En Latinoamérica está instalada la idea de que tiempo de descanso es igual a tiempo sin producción, o tiempo perdido. La salud, el ocio y el descanso son generalmente mal vistos por los empleadores, empresarios, y a medida que pasa el tiempo, por los propios trabajadores. Por eso cada vez que algún país lanza la idea de legislar para reducir la jornada laboral aparecen miles de detractores, junto con fantasmas y pánico sobre los efectos en la economía. Eso es lo que está ocurriendo en estos últimos meses en Chile, donde dos diputadas comunistas se enfrentan al Ejecutivo para rebajar las horas de trabajo semanal de 45 a 40. Eso en un país que pertenece a la Organización para la Cooperación y el Desarrollo Económicos (OCDE) y que figura entre las cinco naciones en que más horas se trabaja por año (un total de 1.974).

Pero Chile no es una excepción. En el escenario regional, es uno más de los territorios en que trabajar solo ocho horas diarias de lunes a viernes parece un sueño. Colombia, México y Costa Rica son otras de las naciones que se destaca por el alto número de horas de trabajo que debe ejercer la población en general.

México es uno de los que encabeza la lista, con 2.225 horas de trabajo al año, según el informe entregado por la OCDE al respecto en 2017, mientras que otros países como, Colombia y Costa Rica no se quedan atrás en esta competencia por ver quién trabaja más. En el caso de Colombia, se cumplen 2.496 horas laborales al año, que en detalle se traducen en 48 horas semanales, según la Organización Internacional del Trabajo (OIT), situándolo incluso por sobre México.

En el escenario latinoamericano existen una serie de creencias y prejuicios que han normalizado la existencia de extensas jornadas de trabajo. Así lo cree el abogado y director del Observatorio Laboral de la Universidad del Rosario, en Colombia, Iván Jaramillo, quien señala que "es necesario terminar con los prejuicios que existen respecto de la productividad versus la cantidad de horas trabajadas, porque ya ha quedado claro que trabajar más horas no significa una mayor productividad”.

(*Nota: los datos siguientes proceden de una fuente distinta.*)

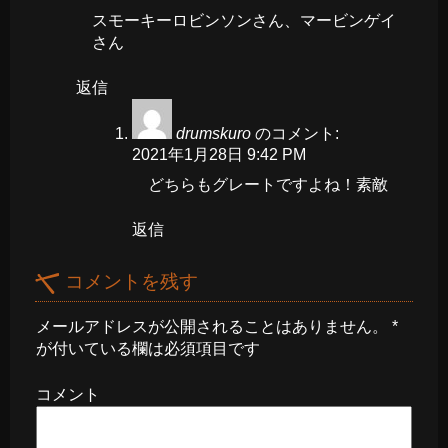
スモーキーロビンソンさん、マービンゲイ
さん
返信
drumskuro
のコメント:
2021年1月28日 9:42 PM
どちらもグレートですよね！素敵
返信
コメントを残す
メールアドレスが公開されることはありません。
*
が付いている欄は必須項目です
コメント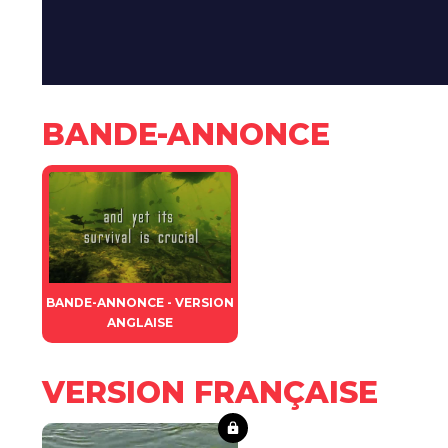
BANDE-ANNONCE
BANDE-ANNONCE - VERSION
ANGLAISE
VERSION FRANÇAISE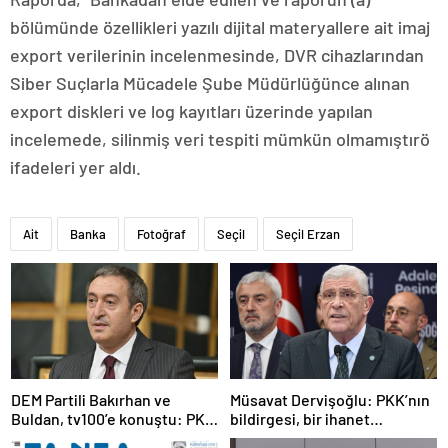
bölümünde özellikleri yazılı dijital materyallere ait imaj
export verilerinin incelenmesinde, DVR cihazlarından
Siber Suçlarla Mücadele Şube Müdürlüğünce alınan
export diskleri ve log kayıtları üzerinde yapılan
incelemede, silinmiş veri tespiti mümkün olmamıştırö
ifadeleri yer aldı.
Ait
Banka
Fotoğraf
Seçil
Seçil Erzan
DEM Partili Bakırhan ve
Müsavat Dervişoğlu: PKK’nın
Buldan, tv100’e konuştu: PKK
bildirgesi, bir ihanet
ne zaman kendini feshedecek
açıklamasıdır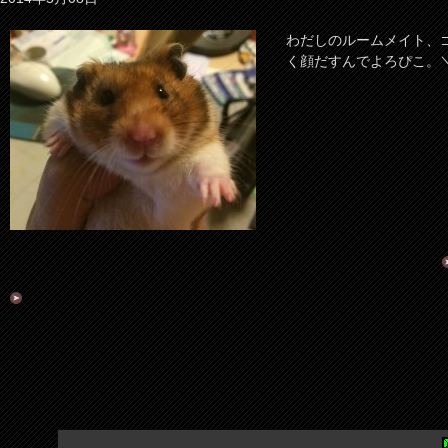
わだしのルームメイト、
く顔だすんでよろぴこ。＼(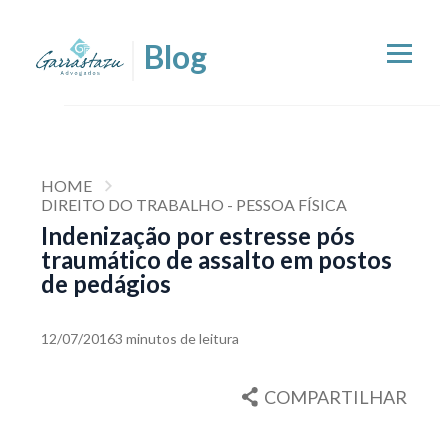
HOME
DIREITO DO TRABALHO - PESSOA FÍSICA
Indenização por estresse pós
traumático de assalto em postos
de pedágios
12/07/2016
3 minutos de leitura
COMPARTILHAR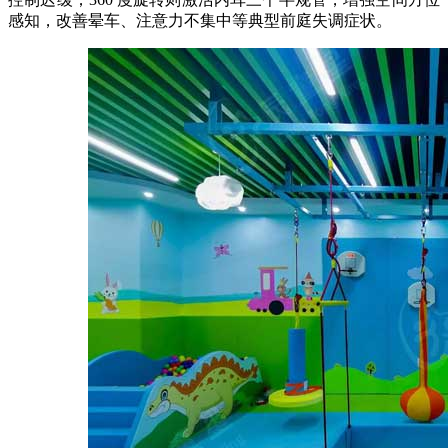
感知，改善晕车、注意力不集中等典型前庭失调症状。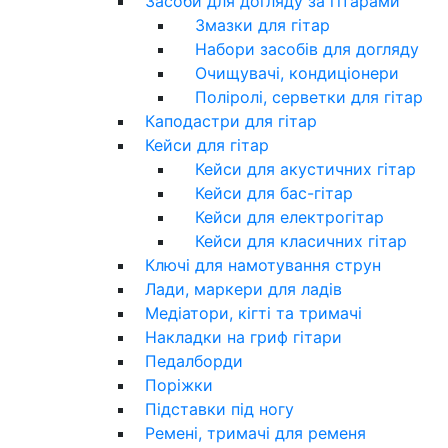
Засоби для догляду за гітарами
Змазки для гітар
Набори засобів для догляду
Очищувачі, кондиціонери
Поліролі, серветки для гітар
Каподастри для гітар
Кейси для гітар
Кейси для акустичних гітар
Кейси для бас-гітар
Кейси для електрогітар
Кейси для класичних гітар
Ключі для намотування струн
Лади, маркери для ладів
Медіатори, кігті та тримачі
Накладки на гриф гітари
Педалборди
Поріжки
Підставки під ногу
Ремені, тримачі для ременя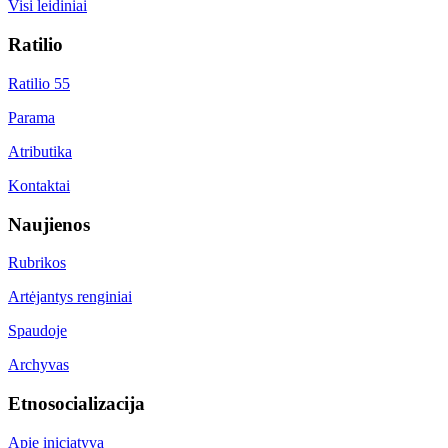
Visi leidiniai
Ratilio
Ratilio 55
Parama
Atributika
Kontaktai
Naujienos
Rubrikos
Artėjantys renginiai
Spaudoje
Archyvas
Etnosocializacija
Apie iniciatyvą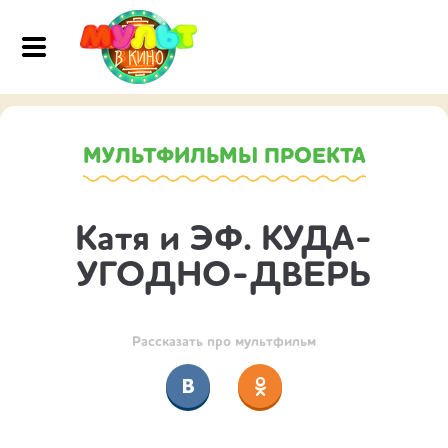
МУЛЬТФИЛЬМЫ ПРОЕКТА
Катя и ЭФ. КУДА-
УГОДНО-ДВЕРЬ
Рассказать про мультфильм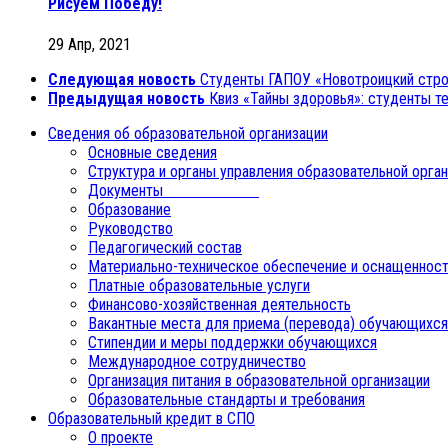
Рисуем Победу!
29 Апр, 2021
Следующая новость
Студенты ГАПОУ «Новотроицкий стро
Предыдущая новость
Квиз «Тайны здоровья»: студенты т
Сведения об образовательной организации
Основные сведения
Структура и органы управления образовательной орга
Документы
Образование
Руководство
Педагогический состав
Материально-техническое обеспечение и оснащенност
Платные образовательные услуги
Финансово-хозяйственная деятельность
Вакантные места для приема (перевода) обучающихся
Стипендии и меры поддержки обучающихся
Международное сотрудничество
Организация питания в образовательной организации
Образовательные стандарты и требования
Образовательный кредит в СПО
О проекте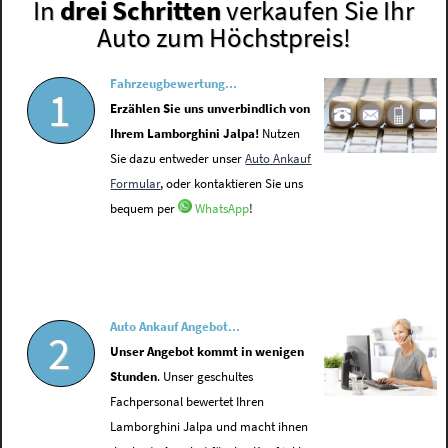
In
drei Schritten
verkaufen Sie Ihr
Auto zum Höchstpreis!
Fahrzeugbewertung...
1
Erzählen Sie uns unverbindlich von
Ihrem Lamborghini Jalpa!
Nutzen
Sie dazu entweder unser
Auto Ankauf
Formular
, oder kontaktieren Sie uns
bequem per
WhatsApp
!
Auto Ankauf Angebot...
2
Unser Angebot kommt in wenigen
Stunden
. Unser geschultes
Fachpersonal bewertet Ihren
Lamborghini Jalpa und macht ihnen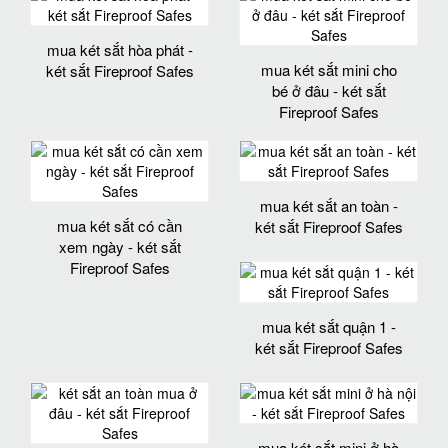
mua két sắt hòa phát -
mua két sắt mini cho
két sắt Fireproof Safes
bé ở đâu - két sắt
Fireproof Safes
mua két sắt an toàn -
mua két sắt có cần
két sắt Fireproof Safes
xem ngày - két sắt
Fireproof Safes
mua két sắt quận 1 -
két sắt Fireproof Safes
mua két sắt mini ở hà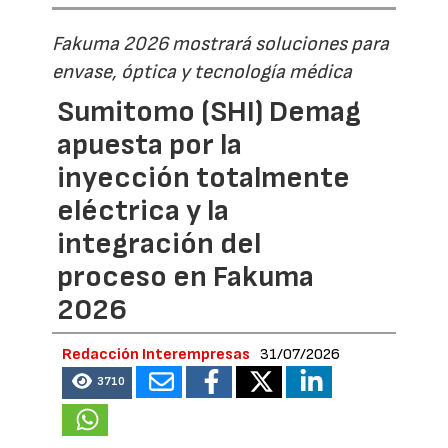
Fakuma 2026 mostrará soluciones para
envase, óptica y tecnología médica
Sumitomo (SHI) Demag
apuesta por la
inyección totalmente
eléctrica y la
integración del
proceso en Fakuma
2026
Redacción Interempresas
31/07/2026
3710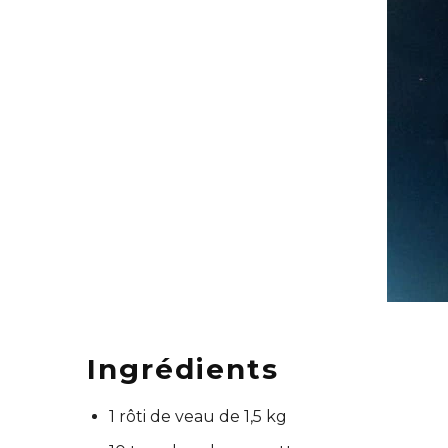
Ingrédients
1 rôti de veau de 1,5 kg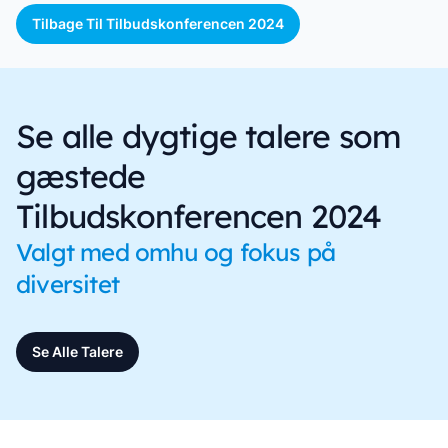
Tilbage Til Tilbudskonferencen 2024
Se alle dygtige talere som
gæstede
Tilbudskonferencen 2024
Valgt med omhu og fokus på
diversitet
Se Alle Talere
Footer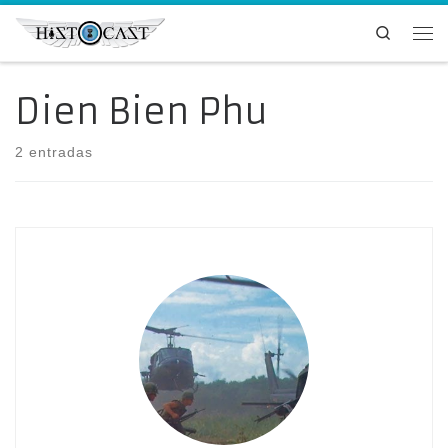
Saltar al contenido
Search
Me
Dien Bien Phu
2 entradas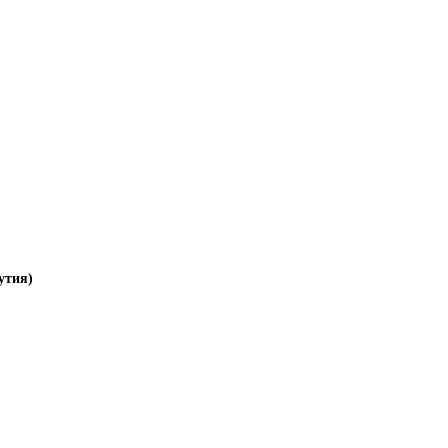
утия)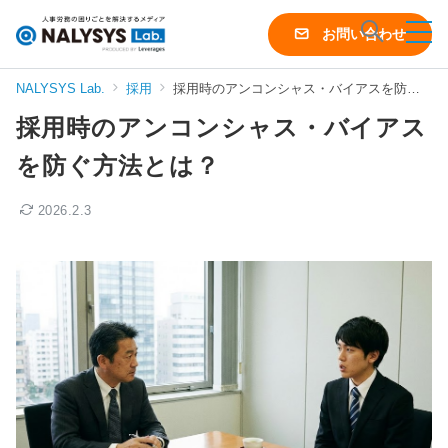
NALYSYS
お問い合わせ
Lab.
（ナ
NALYSYS Lab.
採用
採用時のアンコンシャス・バイアスを防ぐ方法とは？
リ
採用時のアンコンシャス・バイアス
シ
ス
を防ぐ方法とは？
ラ
ボ）
2026.2.3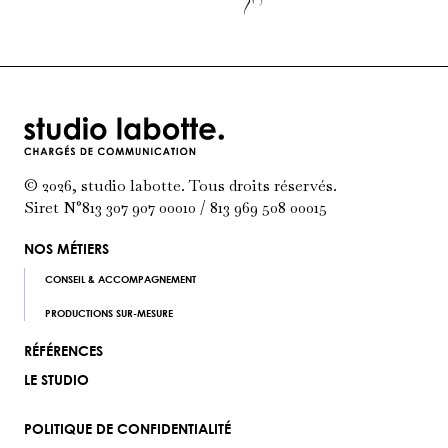
© 2026, studio labotte. Tous droits réservés.
Siret N°813 307 907 00010 / 813 969 508 00015
NOS MÉTIERS
CONSEIL & ACCOMPAGNEMENT
PRODUCTIONS SUR-MESURE
RÉFÉRENCES
LE STUDIO
POLITIQUE DE CONFIDENTIALITÉ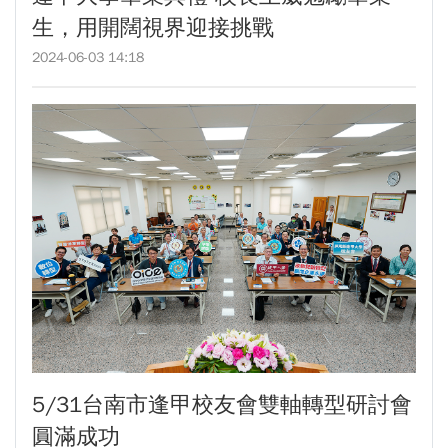
生，用開闊視界迎接挑戰
2024-06-03 14:18
5/31台南市逢甲校友會雙軸轉型研討會
圓滿成功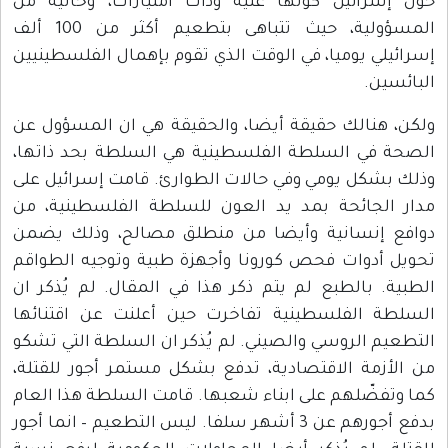
حول إسرائيل كونها غنية وذات امتيازات، وخالية من
المسؤولية، حيث تتباهى بتطعيم أكثر من 100 ألف
إسرائيلي يوميا، في الوقت الذي تقوم بإهمال الفلسطينيين
البائسين.
ولكن، هنالك حقيقة أيضا، والحقيقة هي ان المسؤول عن
الصحة في السلطة الفلسطينية هي السلطة بحد ذاتها،
وذلك بشكل يومي وفي حالات الطوارئ. قامت إسرائيل على
مدار الجائحة بمد يد العون للسلطة الفلسطينية، من
دوافع إنسانية وأيضا من منطلق مصالح، وذلك يضمن
تحويل أدوات فحص كورونا وأجهزة طبية وتوجيه الطواقم
الطبية. بالطبع لم يتم ذكر هذا في المقال. لم يُذكر ان
السلطة الفلسطينية تفاخرت حين أعلنت عن اقتنائها
التطعيم الروسي والصيني. لم يُذكر ان السلطة التي تشكو
من الأزمة الاقتصادية، تدفع بشكل مستمر أجور للقتلة،
كما وتفضّلهم على ابناء شعبها. قامت السلطة هذا العام
بدفع أجورهم عن 3 أشهر سلفا. ليس التطعيم – انما أجور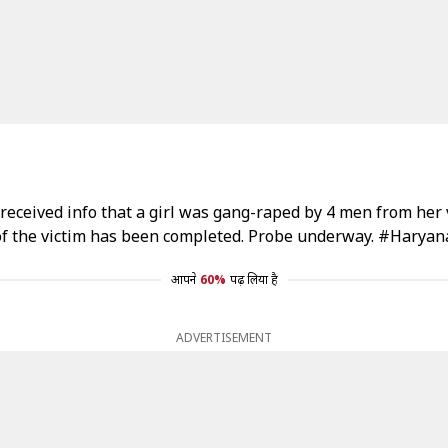
eceived info that a girl was gang-raped by 4 men from her v
 of the victim has been completed. Probe underway.
#Haryan
आपने
60%
पढ़ लिया है
ADVERTISEMENT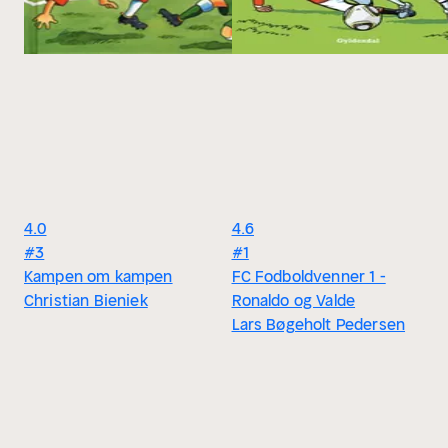
4.0
4.6
#3
#1
Kampen om kampen
FC Fodboldvenner 1 -
Christian Bieniek
Ronaldo og Valde
Lars Bøgeholt Pedersen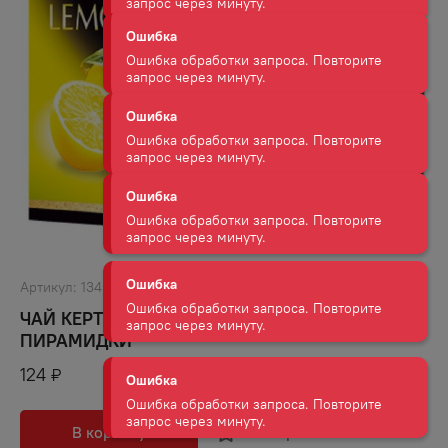
Ошибка
Ошибка обработки запроса. Повторите
запрос через минуту.
Ошибка
Ошибка обработки запроса. Повторите
запрос через минуту.
Ошибка
Ошибка обработки запроса. Повторите
запрос через минуту.
Ошибка
Артикул:
13452
Ошибка обработки запроса. Повторите
запрос через минуту.
ЧАЙ КЕРТИС САННИ ЛЕМОН ЧЕРНЫЙ 20П 34 Г
ПИРАМИДКИ
Ошибка
124
₽
Ошибка обработки запроса. Повторите
запрос через минуту.
В корзину
В избранное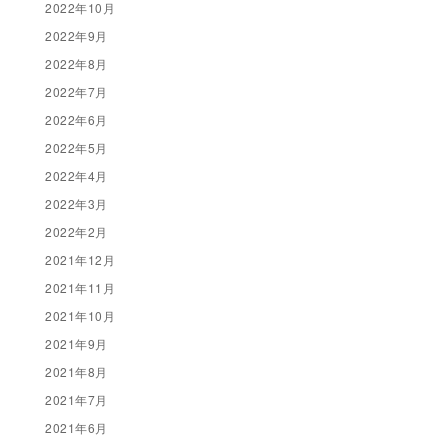
2022年10月
2022年9月
2022年8月
2022年7月
2022年6月
2022年5月
2022年4月
2022年3月
2022年2月
2021年12月
2021年11月
2021年10月
2021年9月
2021年8月
2021年7月
2021年6月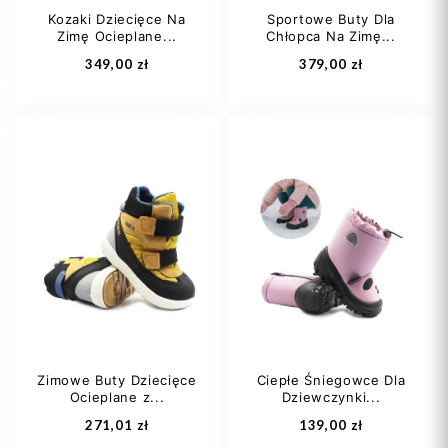
Kozaki Dziecięce Na
Sportowe Buty Dla
Zimę Ocieplane...
Chłopca Na Zimę...
Dodaj do koszyka
Dodaj do koszyka
349,00 zł
379,00 zł
21
22
23
26
27
28
24
25
30
31
Zimowe Buty Dziecięce
Ciepłe Śniegowce Dla
Ocieplane z...
Dziewczynki...
Dodaj do koszyka
Dodaj do koszyka
271,01 zł
139,00 zł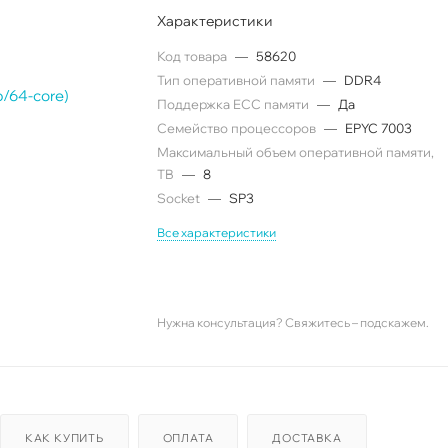
Характеристики
Код товара
—
58620
Тип оперативной памяти
—
DDR4
Поддержка ECC памяти
—
Да
Семейство процессоров
—
EPYC 7003
Максимальный объем оперативной памяти,
TB
—
8
Socket
—
SP3
Все характеристики
Нужна консультация? Свяжитесь – подскажем.
КАК КУПИТЬ
ОПЛАТА
ДОСТАВКА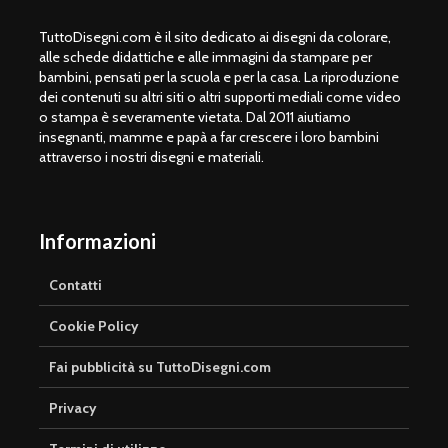
TuttoDisegni.com è il sito dedicato ai disegni da colorare,
alle schede didattiche e alle immagini da stampare per
bambini, pensati per la scuola e per la casa. La riproduzione
dei contenuti su altri siti o altri supporti mediali come video
o stampa è severamente vietata. Dal 2011 aiutiamo
insegnanti, mamme e papà a far crescere i loro bambini
attraverso i nostri disegni e materiali.
Informazioni
Contatti
Cookie Policy
Fai pubblicità su TuttoDisegni.com
Privacy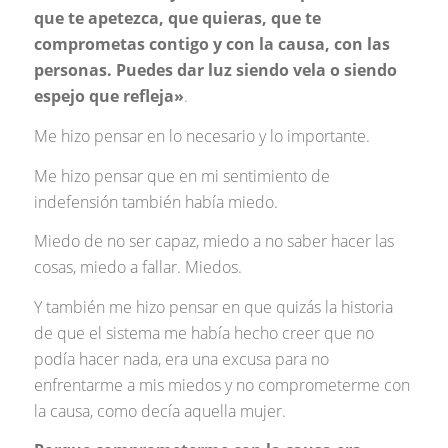
que te apetezca, que quieras, que te
comprometas contigo y con la causa, con las
personas. Puedes dar luz siendo vela o siendo
espejo que refleja»
.
Me hizo pensar en lo necesario y lo importante.
Me hizo pensar que en mi sentimiento de
indefensión también había miedo.
Miedo de no ser capaz, miedo a no saber hacer las
cosas, miedo a fallar. Miedos.
Y también me hizo pensar en que quizás la historia
de que el sistema me había hecho creer que no
podía hacer nada, era una excusa para no
enfrentarme a mis miedos y no comprometerme con
la causa, como decía aquella mujer.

Para Jaramillo resulta "fundamental lograr un equilibrio entre el tiempo libre, familiar con el laboral. De hecho, en ese sentido se está trabajando en Colombia, en promover el cambio de lógica en que se entiende que la asignación de horas de trabajo es el equivalente a la remuneración que recibe el trabajador, sin contemplar la producción que genere”.

El ideal europeo. Como contraparte a la realidad latina se encuentra la jornada laboral europea, donde se cumple en general con jornadas de 25 a 40 horas semanales. Aquí se destacan Dinamarca, Noruega, Holanda y Alemania. Este último país cumple, como norma, con 38,5 horas a la semana, las que pueden variar según acuerdos laborales sindicales con las empresas. Una situación hcia la que suelen mirar los políticos latinoamericanos cuando se debate sobre la reducción laboral.

Europa es el ejemplo al que muchos recurren cuando hablan de trabajar menos y producir más, algo que según estudios de la OIT se cumple, ya que los países con ingresos más bajos tienden a trabajar más horas en comparación con los países ricos. Lo que se explicaría por una serie de factores, como el porcentaje de trabajadores independientes, la existencia de trabajos mal remunerados, la inseguridad laboral; eso sin contar los aspectos culturales de cada país.

Otros elementos que se deben evaluar al momento de reducir la jornada son los empleos que requieren de jornadas especiales y la regulación de horas extras, que muchas veces queda fuera de la normativa, llevando a los trabajadores a permanecer más tiempo en sus puestos. Todos aspectos que complican la concreción de disminución en los tiempos destinados al trabajo.

La visión sobre el trabajo pesa mucho en América Latina, porque la reducción de jornada se liga a reducción del ingreso, a pérdida de beneficios, "pero en realidad la reducción de las horas de trabajo no debe verse como una política de reducción de derechos, sino como una política de conciliación entre la vida familiar y laboral que pueda mantener y aumentar la capacidad productiva de los trabajadores”, explica a DW el jurista laboral Iván Jaramillo.

Y agrega: "es una necesidad debatir este tema en los distintos parlamentos, sin que este cambio comprometa el ingreso de los trabajadores”.